Clause 150 - Making of application
Gambling Bill
3:30 pm

Mr Richard Caborn (Minister of State (Sport and Tourism), Department for Culture, Media & Sport; Sheffield Central, Labour)
In light of that, I will put on record the Government's response to all three amendments. May I reassure the hon. Gentleman that when we return with further amendments on proliferation and with more information to hand, there will be opportunities to discuss regeneration?
Clause 150 refers to making an application to a licensing authority for a premises licence. Amendment No. 35 relates to subsection (3). Subsection (3)(a) provides that a person who has been issued with an operating licence by the gambling commission may apply for a premises licence. Subsection (3)(b) enables a person who has applied to the commission for an operating licence, but has not yet had the application determined, to apply for a premises licence. The intention behind subsection (3)(b) is to reduce the amount of time between operating and premises licences being granted. Where an application is made under subsection (3)(b), the premises licence will not be issued to the applicant until an operating licence has been granted by the gambling commission.
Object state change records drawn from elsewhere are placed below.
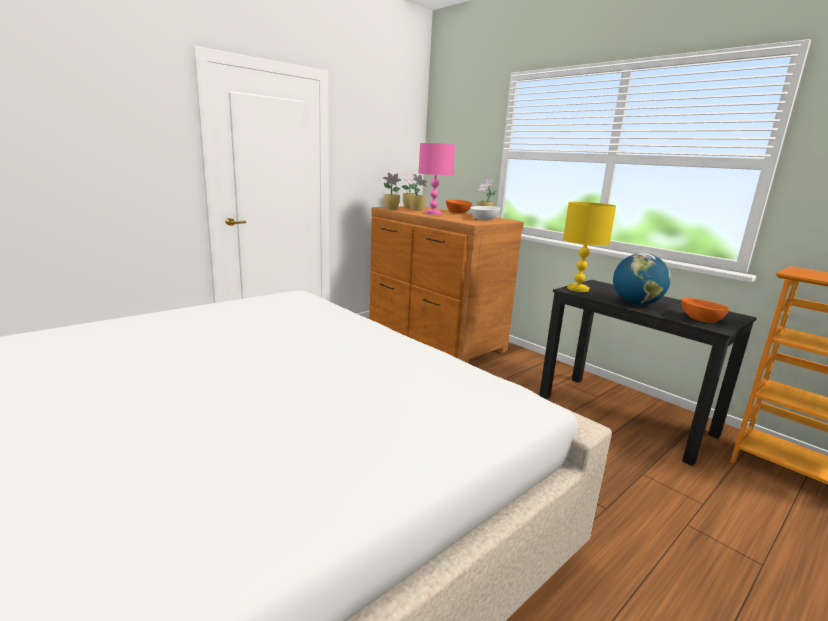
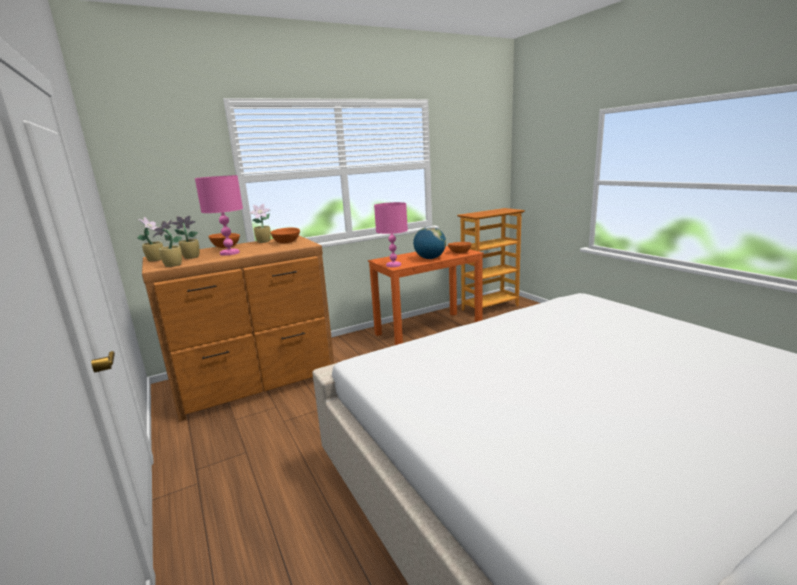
camera: 75 degrees left, 0 degrees up
(484, 219) = (286, 242): white bowl -> orange bowl
(578, 289) = (394, 265): yellow table lamp -> pink table lamp
(625, 415) = (429, 330): black desk -> orange desk

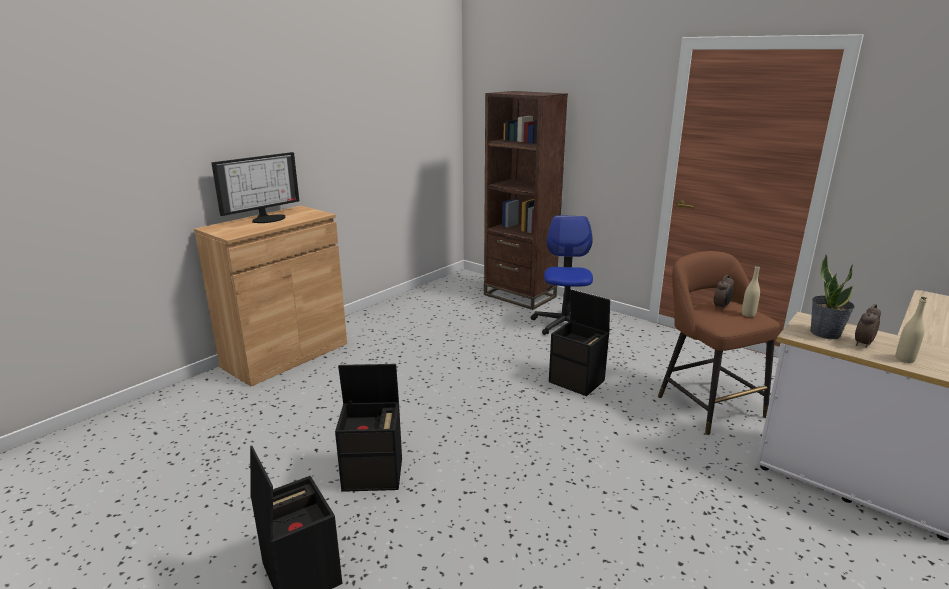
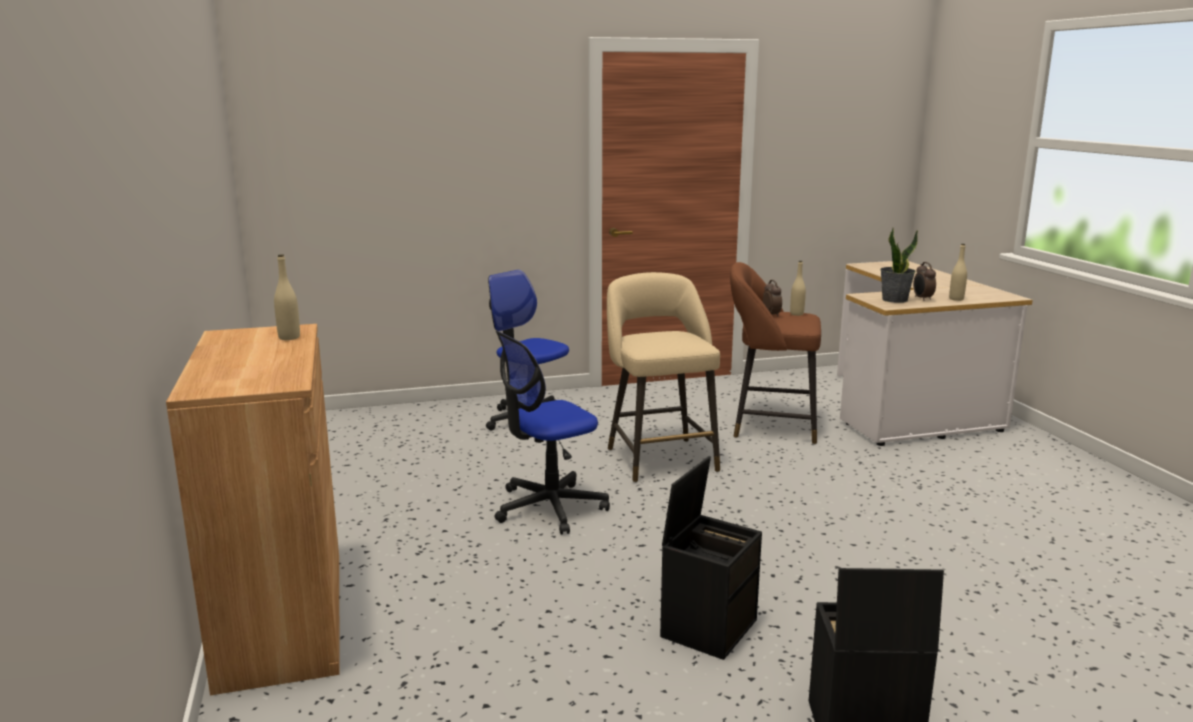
camera: 55 degrees left, 5 degrees down
(267, 218) = (237, 354): monitor -> none
(304, 217) = (289, 337): none -> beige bottle
(460, 372) = (549, 507): none -> office chair
(519, 296) = (417, 415): brown bookcase -> none
(578, 381) = (659, 457): black storage box -> beige stool

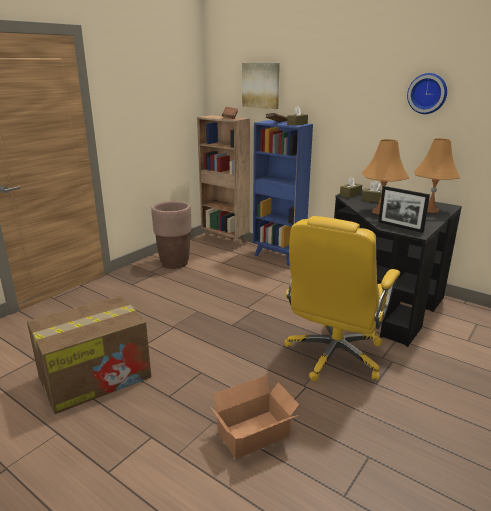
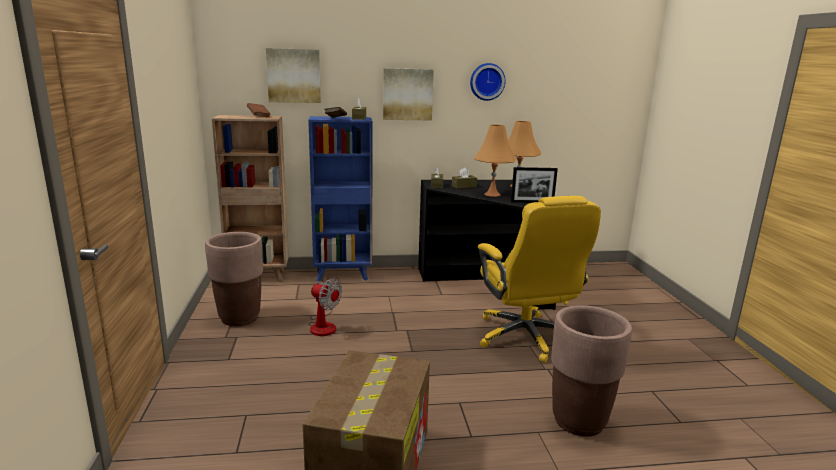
camera: 45 degrees left, 5 degrees down
(209, 285) = (323, 325): none -> fan
(256, 435) = (579, 421): cardboard box -> brown planter
(347, 104) = (407, 94): none -> picture

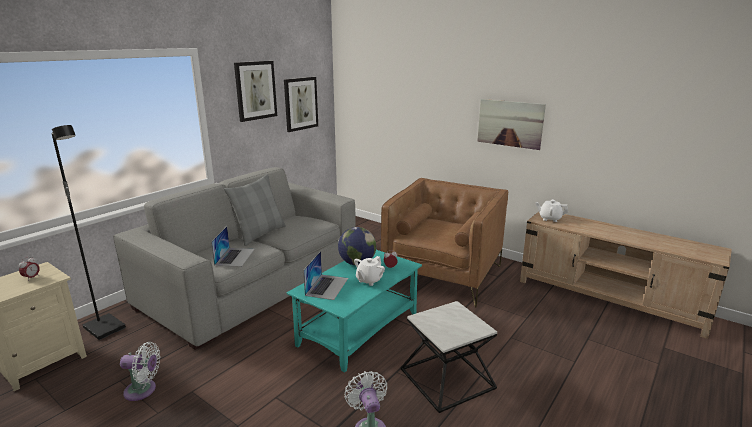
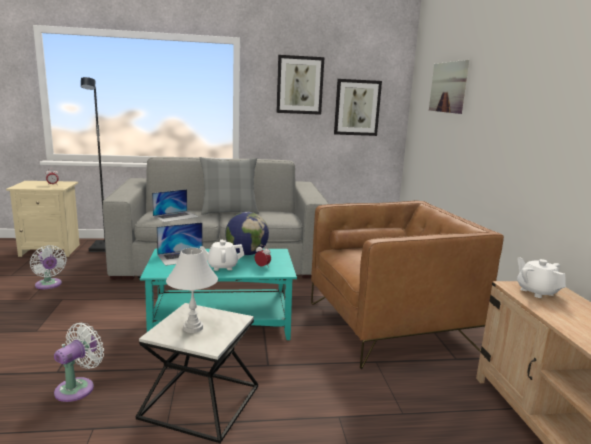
camera: 45 degrees right, 5 degrees down
(450, 326) = (192, 328): none -> white table lamp
(510, 123) = (539, 136): picture -> picture (448, 87)

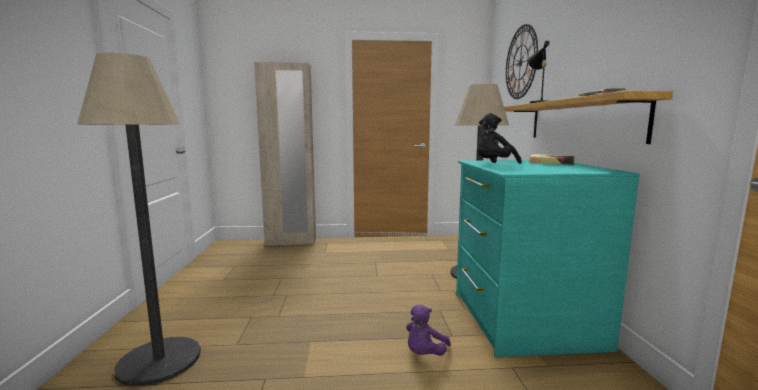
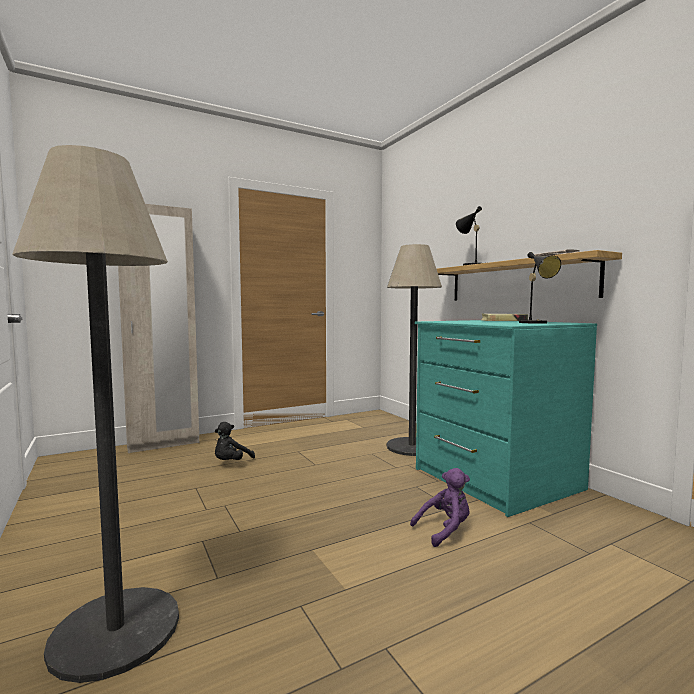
camera: 25 degrees left, 5 degrees down
(424, 354) = (445, 530): purple plush toy -> purple plush toy turned 120 degrees counterclockwise
(493, 165) = (467, 322): black plush toy -> black plush toy (231, 463)
(520, 62) = (429, 228): wall clock -> none
(559, 170) = (536, 323): none -> black table lamp

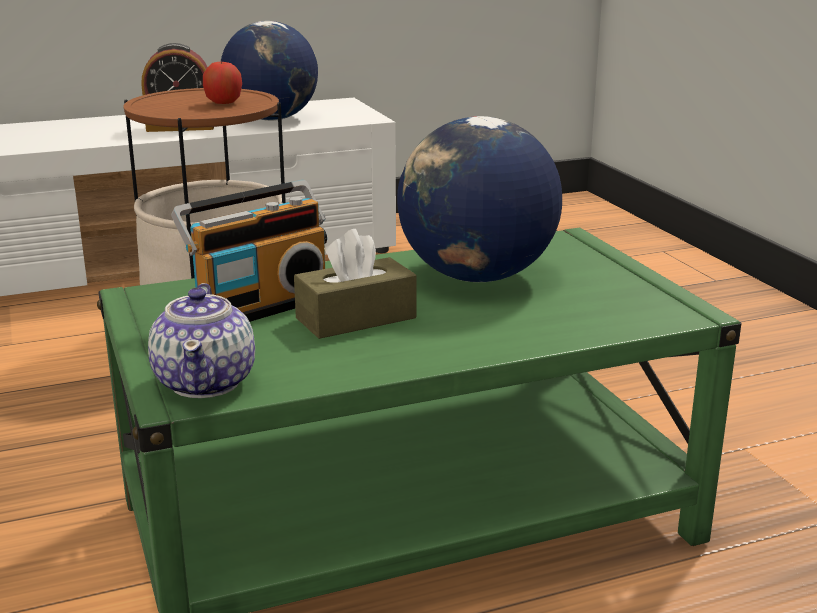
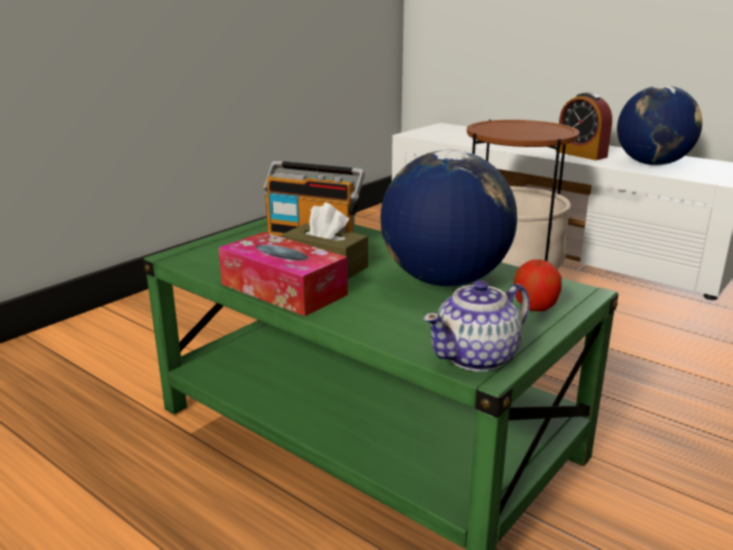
camera: 60 degrees right, 0 degrees up
(206, 382) = (201, 256): teapot -> teapot (477, 357)
(223, 103) = (532, 132): apple -> apple (535, 307)
(401, 355) = (283, 289): none -> tissue box

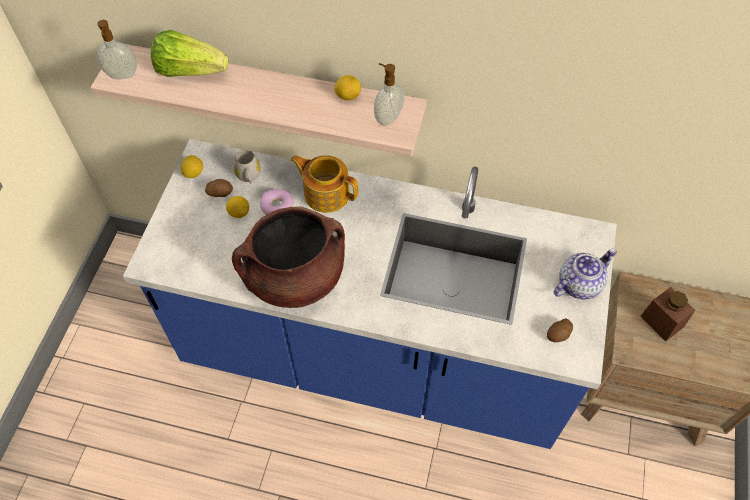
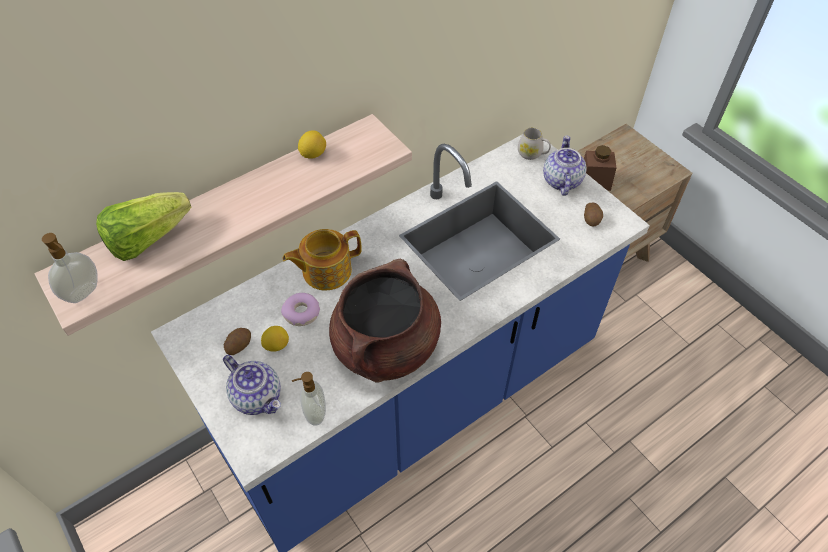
camera: 50 degrees left, 5 degrees down
(191, 233) = (258, 396): none -> teapot
(193, 173) = (193, 352): lemon -> none
(249, 176) = (246, 313): white mug -> white mug (532, 154)
(387, 117) = (364, 145): soap dispenser -> soap dispenser (314, 413)

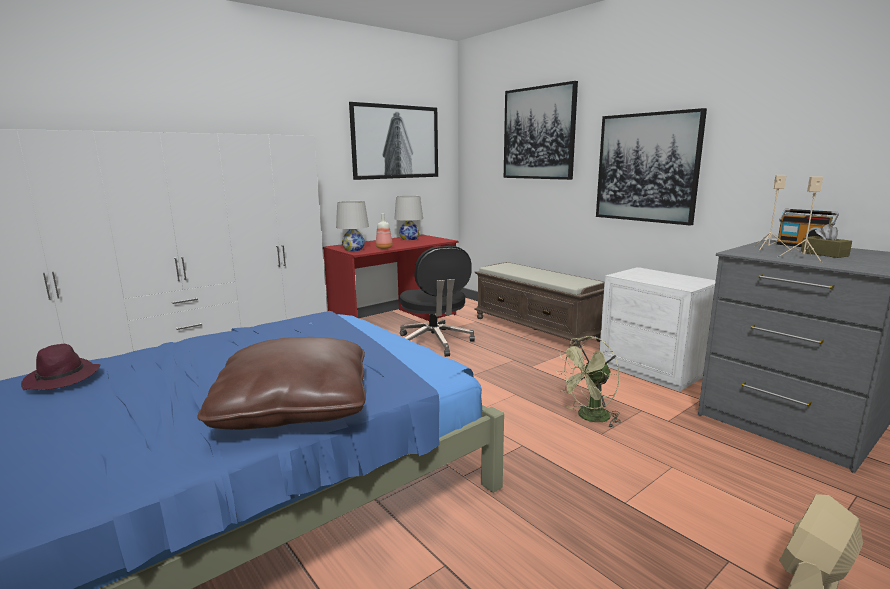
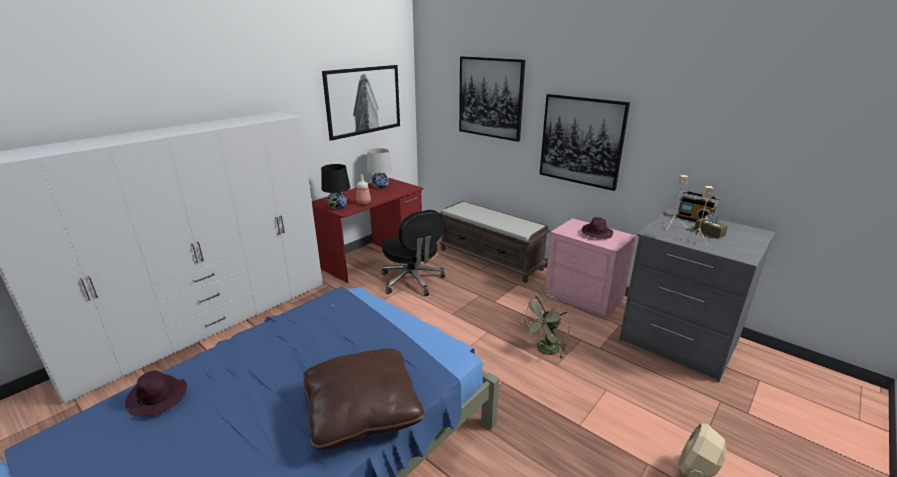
camera: 10 degrees left, 10 degrees up
(353, 249) = (337, 207): white table lamp -> black table lamp
(653, 369) = (584, 297): white nightstand -> pink nightstand
(666, 278) = (596, 233): none -> purple hat

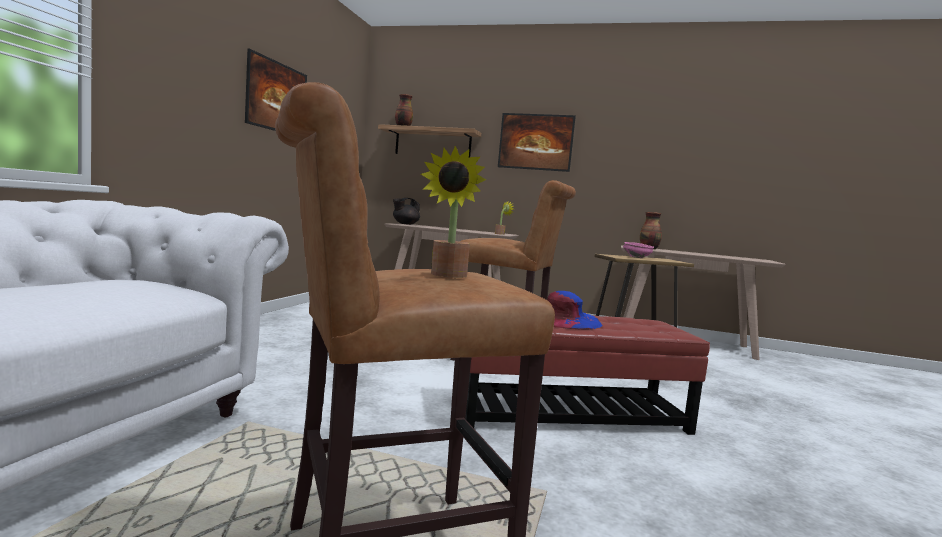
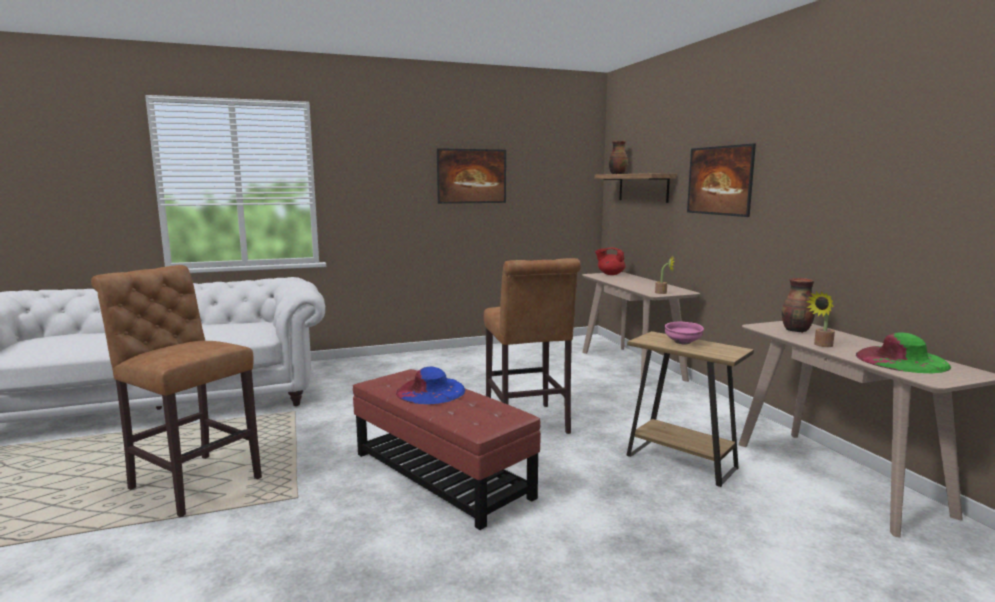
camera: 55 degrees right, 5 degrees up
(405, 224) = (610, 274): black teapot -> red teapot
(447, 275) = (173, 349): potted plant -> potted plant (821, 345)
(731, 257) = (901, 360): none -> green hat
Amendment No. 42 would allow people who had not been approved by the gambling commission to be granted a premises licence. The Bill allows people who have made an application for an operating licence also to make applications for a premises licence before the operating licence is granted, but it is important that the gambling commission approves the operating licence before the premises licence is granted. Only the commission can check that the operator is suitable, competent and that his operation is crime-free and competent. The Bill gives the commission extensive powers to do that job, and I am sure that the hon. Gentleman would not wish to weaken that process.
Amendment No. 2 would put a requirement on an applicant for a regional casino premises licence to demonstrate that substantial regeneration benefits will result from his proposals. The Government cannot agree to that amendment for four reasons. First, it would confuse planning and regulation. It is for the planning system to control where regional casinos should be strategically located. Regional planning and local authorities will take account of regeneration benefits when drawing up their plans and considering individual permissions.
Secondly, decisions on gambling premises licences should be made under clause 1 licensing objectives, to ensure effective regulation. We do not want to confuse regeneration with public protection in this Bill. We deliver protection; the planning process delivers regeneration. Thirdly, it is difficult to imagine how substantial regeneration benefits could be defined, or who would do it, other than under the planning system. The amendment is bound to lead to recourse to the courts in most if not all cases.